An rvalue has no name. Its address cannot be taken. One example are temporary objects. A glvalue is a general expression that determines the identity of an object. A lvalue has a name and its address can be retrieved. A prvalue initializes an object. It also computes the value of an operand according to its context. Examples are literals and function calls returning non-reference types. An xvalue is a glvalue, which can be moved from. It can initialize a rvalue reference. An example consists of a function returning rvalue.

A rough determination whether something is rvalue or lvalue is its name. If it has one, it is lvalue. If it has none, it is rvalue. To be sure, type traits std::is_rvalue_reference<> and std::is_lvalue_reference<> can be used. The following example provides a short demonstration.

constexpr std::is_lvalue_reference<auto&&>
  is_lvalue(auto&&){ return {}; }

constexpr std::is_rvalue_reference<auto&&>
  is_rvalue(auto&&){ return {}; }

auto main() -> int
{
  struct S{} s;

  static_assert(is_lvalue(s));
  static_assert(is_rvalue(S{}));
}

Conclusion

From my perspective, the presentation provides a great entry point for the language specification.

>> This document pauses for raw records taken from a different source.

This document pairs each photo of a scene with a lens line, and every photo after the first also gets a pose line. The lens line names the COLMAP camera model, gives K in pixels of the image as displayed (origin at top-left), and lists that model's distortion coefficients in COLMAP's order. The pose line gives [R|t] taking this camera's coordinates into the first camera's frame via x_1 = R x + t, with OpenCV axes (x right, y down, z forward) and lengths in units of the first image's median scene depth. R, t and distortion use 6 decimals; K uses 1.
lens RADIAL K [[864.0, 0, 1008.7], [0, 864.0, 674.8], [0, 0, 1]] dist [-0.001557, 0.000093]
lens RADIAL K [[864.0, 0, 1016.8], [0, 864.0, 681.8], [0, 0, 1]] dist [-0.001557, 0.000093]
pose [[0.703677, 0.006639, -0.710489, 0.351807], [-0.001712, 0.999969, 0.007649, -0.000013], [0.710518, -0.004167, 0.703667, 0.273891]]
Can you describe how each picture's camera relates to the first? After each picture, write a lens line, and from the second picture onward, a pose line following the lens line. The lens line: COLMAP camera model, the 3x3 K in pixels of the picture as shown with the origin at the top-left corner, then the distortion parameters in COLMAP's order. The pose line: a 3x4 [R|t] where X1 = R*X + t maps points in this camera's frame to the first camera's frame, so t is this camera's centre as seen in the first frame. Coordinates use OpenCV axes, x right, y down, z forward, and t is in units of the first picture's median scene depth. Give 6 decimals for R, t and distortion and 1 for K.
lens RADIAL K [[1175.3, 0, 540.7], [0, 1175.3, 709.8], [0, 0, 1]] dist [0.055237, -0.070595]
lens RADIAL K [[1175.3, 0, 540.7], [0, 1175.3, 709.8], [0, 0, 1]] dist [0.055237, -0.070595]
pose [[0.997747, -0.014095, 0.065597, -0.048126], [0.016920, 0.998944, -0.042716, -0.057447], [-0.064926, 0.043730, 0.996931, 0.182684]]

I doubt it would make you a better developer right away. Your code would be as solid as before. It rather gives you some context to understand basic terminology such as objects and expression types. The target group would consist of developrers who are interested in language specifics.

1

The one definition rule is defined in §6.3 of the specification. According to it, no translation unit shall contain more than one definition of any variable, function, class, enumeration, template or default parameters for functions or templates.

While some violations must be diagnosed by the compiler, particularly those that span multiple translation units do not require diagnosis.